Currently, Flynn said, the high threshold for gathering sufficient signatures to meet the CBE’s petition policy makes it difficult to go that route to rename the school. A minimum of 5,000 names must be collected from residents 18 years or older within the CBE board boundaries, and must be counter signed by a witness, present at the time of signing, attesting to these conditions.

“If your jaw hit the floor when I said that number, that’s rightfully so because that would be almost impossible to do within Calgary,” said Flynn.

She said that because of this, it isn’t realistic to engage in using a petition to rename the school.

Additionally complicating that route is that the efforts to rename Sir John A. Macdonald junior high are student-led, none of whom would be of age to sign the petition.

The group is attempting to use other methods to pressure the CBE, such as engaging in protest and employing experts on Indigenous and Canadian history to weigh in on the topic.

“We are trying to generate citizen engagement with our, you know, peaceful, non-violent actions at the site of the school,” said Flynn.

Complicated history for Macdonald

McDonald has been historically viewed as a nation builder for his role in Canada’s Confederation, and for supporting the creation of the transcontinental railway. During his administration the provinces of British Columbia, Prince Edward Island, and the territories that would become Alberta and Saskatchewan would become part of Confederation. He is also seen as helping to forge the first national identity for Canada separate from the United Kingdom.

More forgotten from that time period was the collapse of his Conservative government. Bribes were solicited by George-Etienne Cartier and Hector-Louis Langevin for the 1872 election in exchange for the contract to build the Canadian Pacific Railway. This resulted in a scandal that caused the government to fall in 1873. Macdonald claimed at the time he had not personally benefited.

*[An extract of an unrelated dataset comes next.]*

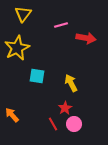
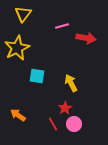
pink line: moved 1 px right, 1 px down
orange arrow: moved 6 px right; rotated 14 degrees counterclockwise
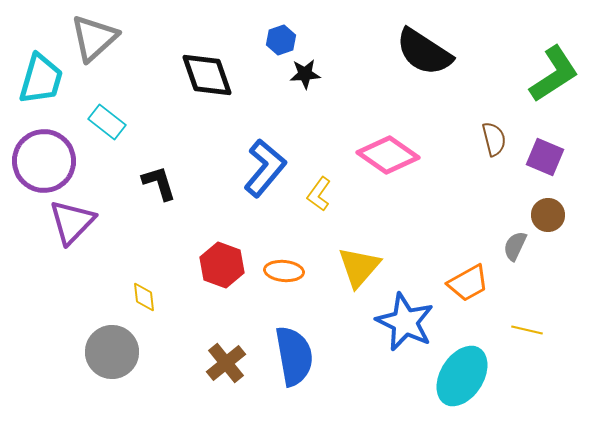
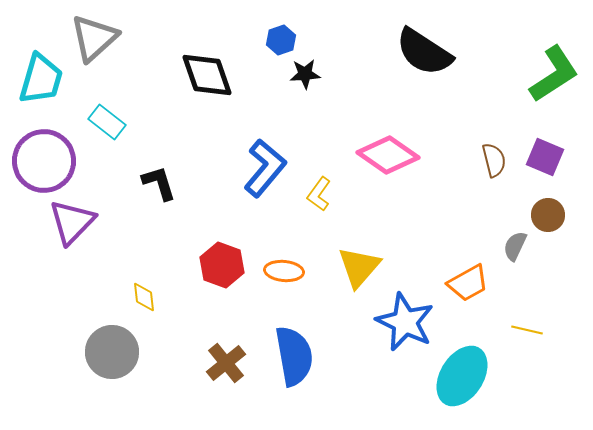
brown semicircle: moved 21 px down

Macdonald served as the Minister of Indian Affairs, and later as the Superintendent General of Indian Affairs during his second time as Prime Minister. It was during this time that the residential school system in Canada was established. It was also during this time that Indian Affairs officials withheld food from Indigenous people not on reserves in order to clear land for the construction of the Canadian Pacific Railway.

The City of Calgary’s Langevin Bridge was renamed Reconciliation Bridge in 2017. The CBE’s Langevin School was renamed to its original name of Riverside School in 2021 after the discovery of mass graves at a Kamloops residential school. Langevin served as the Minister of Public Works under the Macdonald government, which established the first residential schools in the country.

Writing to the CBE, Dr. Carleton called Macdonald’s legacy one nation-building, but also nation-destroying.

“While Sir John A. Macdonald was undoubtedly an important politician and nation-builder, the historical record is clear that he also played an instrumental role in initiating, supporting, and defending Canada’s genocidal Indian Residential School system, among other harmful policies targeting Indigenous Peoples.”